El Niño and beyond: How to predict climate change

Lowell Stott of earth sciences at USC Dornsife discusses why current models aren’t enough to predict future changes in climate and weather patterns.
ByLizzie Hedrick

In 2014, the Pacific Ocean was primed for a strong El Niño season. Warmer-than-normal sea surface temperatures across the central and eastern equatorial Pacific led scientists to believe that conditions would provide the perfect storm for a wet winter in the western United States.

But that didn’t happen. In fact, 2014 had one of the driest winters on record.

Defined by the National Oceanic and Atmospheric Administration (NOAA) as a one-month sea surface temperature increase of 0.5 degrees Celsius or greater in the equatorial Pacific Ocean, El Niño generally brings greater-than-normal amounts of rainfall to California. 

Lowell Stott, professor of earth sciences, and his research group investigate Earth’s climate variability, including El Niño. But Stott emphasized that El Niño isn’t the only factor to consider when predicting weather patterns.

His work is part of a multidisciplinary, five-year project funded by the National Science Foundation to better understand how changes in the ocean’s surface temperature affect atmospheric behavior and ultimately influence whether California will remain in a long-term drought.

“We received this grant in large part due to USC’s Center for High-Performance Computing,” Stott said. “Here, we have rare access to a supercomputer that can be used for large, complex model simulations.”

Portrait Left

Professor Lowell Stott studies how the ocean’s surface temperature affects atmospheric behavior, and consequently precipitation patterns.

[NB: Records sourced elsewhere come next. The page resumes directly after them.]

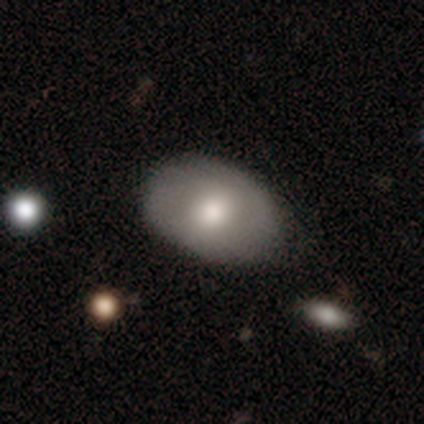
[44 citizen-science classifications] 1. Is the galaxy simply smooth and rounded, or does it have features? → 73% smooth, 27% featured or disk, 0% star or artifact.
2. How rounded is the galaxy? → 84% in between, 16% round, 0% cigar-shaped.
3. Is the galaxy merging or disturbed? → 82% none, 11% minor disturbance, 7% major disturbance, 0% merger.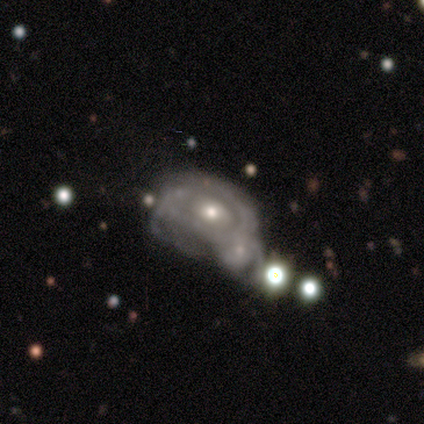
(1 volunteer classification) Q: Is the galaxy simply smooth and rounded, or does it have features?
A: featured or disk — 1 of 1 (100%).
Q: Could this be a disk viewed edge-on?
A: yes — 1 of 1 (100%).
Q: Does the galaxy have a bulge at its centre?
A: rounded — 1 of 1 (100%).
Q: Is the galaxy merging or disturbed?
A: merger — 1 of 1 (100%).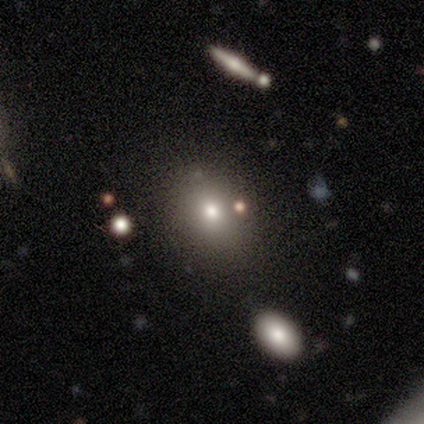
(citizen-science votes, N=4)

Using these computerized climate system models, Stott and his colleagues track climate variables such as how sea surface temperature can influence storm tracks. But despite the strength of the computer models, he emphasized that there are numerous climate variables at play. Accurately predicting how all the variables will coalesce to influence precipitation over California remains a formidable challenge.

“This year, while indeed there is evidence that we are headed into a strong El Niño, that by no means guarantees we will have excessive rainfall,” Stott said.  “And one year of increased rainfall would not take California out of its drought.”

Beware of “the blob”

Another condition Stott and his colleagues are studying is a large mass of warm sea surface temperatures in the northeastern Pacific known as “the blob.”

“In model simulations, the blob affects atmospheric circulation to bring about more rainfall in Northern California, but it didn’t last year,” Stott said. “Modeling experiments have taught us that the atmosphere is a rather chaotic beast — with a lot of natural variability.”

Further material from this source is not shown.